First Lego League an der FH Kiel Stein auf Stein - Ideen für das Bauen der Zukunft

Bauen was das Zeug hält, heißt es am 30. November in Kiel. Denn dann richtet das RobertaRegioZentrum der Fachhochschule Kiel bereits zum sechsten Mal einen der Regionalwettbewerbe der »First Lego League« (FLL) aus. 2019 steht die Zukunft des Bauens im Mittelpunkt.

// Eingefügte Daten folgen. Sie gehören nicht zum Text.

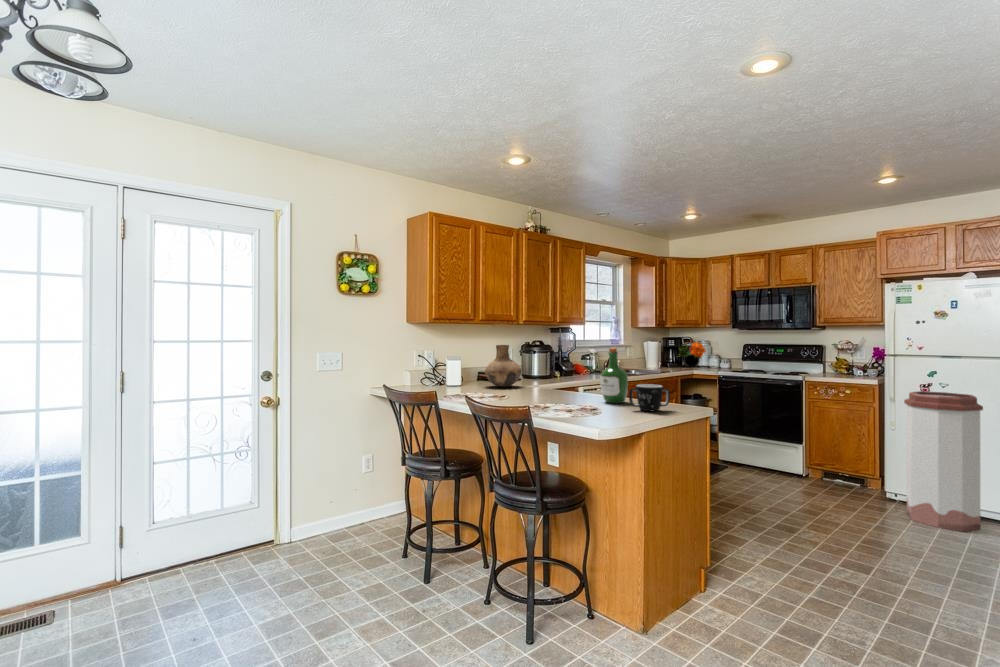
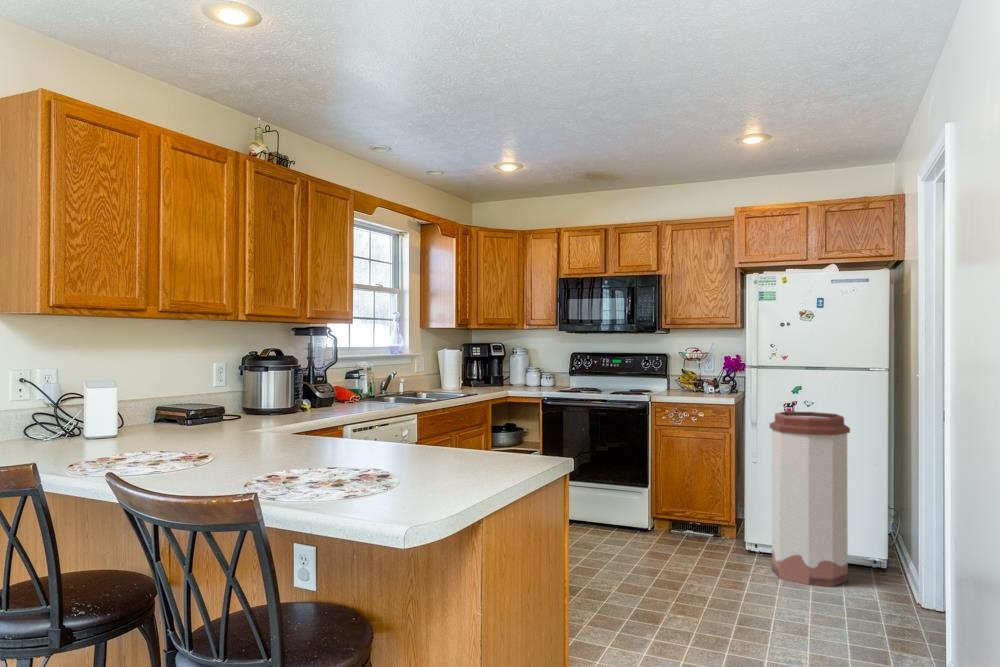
flower arrangement: present [678,340,706,367] -> none [480,346,525,386]
vase: present [485,345,521,387] -> none [166,356,241,435]
wine bottle: present [600,347,628,403] -> none [392,360,440,460]
mug: present [629,384,670,411] -> none [448,424,515,473]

Städte und Gemeinden lebenswert und nachhaltig zu gestalten, ist eine Zukunftsaufgabe, an der alle teilhaben können. Auch die Schüler-Teams, die am Forschungs- und Roboterprogramm »First Lego League« (FLL) teilnehmen, stellen sich in diesem Jahr dieser Herausforderung und gestalten das »Bauen der Zukunft«. Dazu sollen sie Ideen entwickeln, wie sich Transport, Umwelt und Architektur nachhaltig entwickeln lassen, sodass Städte und Dörfer für alle Menschen lebenswert sind und es auch lange bleiben.

Unter der Schirmherrschaft der Bundesministerin für Bildung und Forschung, Anja Karliczek, setzen sich Schüler und Schülerinnen zwischen 9 und 16 Jahren im Rahmen des Bildungsprogramms mit Stadtentwicklern, Architekten sowie Umweltingenieuren und deren Tätigkeiten auseinander. So sollen sie sich Themen wie Verkehr, Barrierefreiheit und sogar Naturkatastrophen annähern und Lösungen für die Herausforderungen moderner Architektur- und Stadtentwicklung entwickeln.

Die Aufgaben für die die diesjährige Saison »CITY SHAPERSM – Gestaltet das Bauen der Zukunft« wurden am 1. August veröffentlicht. Um teilzunehmen, erhalten alle Teams neben einem selbst gewählten Forschungsauftrag außerdem themenbezogene Spielfeld mit 14 vorgegeben Aufgaben, die es mit einem selbst gebauten und programmierten Roboter zu lösen sind. Dabei müssen die Roboter, die auf dem Roboterkit »Lego Mindstorms« basiert, so programmiert sein, dass er selbstständig auf dem Spielfeld agiert. Bewertet werden von der Jury außerdem die Kategorien Roboterdesign und Teamwork.

Insgesamt finden 83 Regionalwettbewerbe statt. An der FH Kiel treffen am 30. November 16 Teams aufeinander. Angemeldet haben sich rund 130 Schüler zwischen zehn und 16 Jahren von einer Hamburger und 15 schleswig-holsteinischen Schulen. Die besten Teams qualifizieren sich für ein Semi-Finale und haben die Chance, sich von dort aus für das Finale der sieben Länder Deutschland, Österreich, Polen, Schweiz, Slowakei, Ungarn und Tschechische Republik zu qualifizieren.

Keine Frage des Alters

Parallel zum Regionalwettbewerb findet in Kiel außerdem bereits zum dritten Mal der First Lego League Junior-Wettbewerb statt. Dabei treten 30 Schüler und Schülerinnen im Alter zwischen sechs und zehn Jahren in sechs Teams gegeneinander an und präsentieren ihre Ideen. In diesem Jahr sind die Junior-Teams dazu angehalten, das Gebäude der Zukunft zu entwerfen.

 

 

Hintergrund: First Lego League

Das internationale Bildungsprogramm First Lego League will den naturwissenschaftlichen Nachwuchs im Alter von neun bis 16 Jahren fördern. Im Pilotjahr 2001 traten 16 Teams an, 2019 sind es bereits 1100 aus sieben zentraleuropäischen Ländern. Zentraleuropäischer Schirmherr ist der gemeinnützige Verein HANDS on TECHNOLOGY (HoT e. V.).

Weltweit wird die FLL inzwischen in mehr als 70 Ländern mit über 23.000 Teams durchgeführt. Die First Lego League Junior findet seit 2016 statt.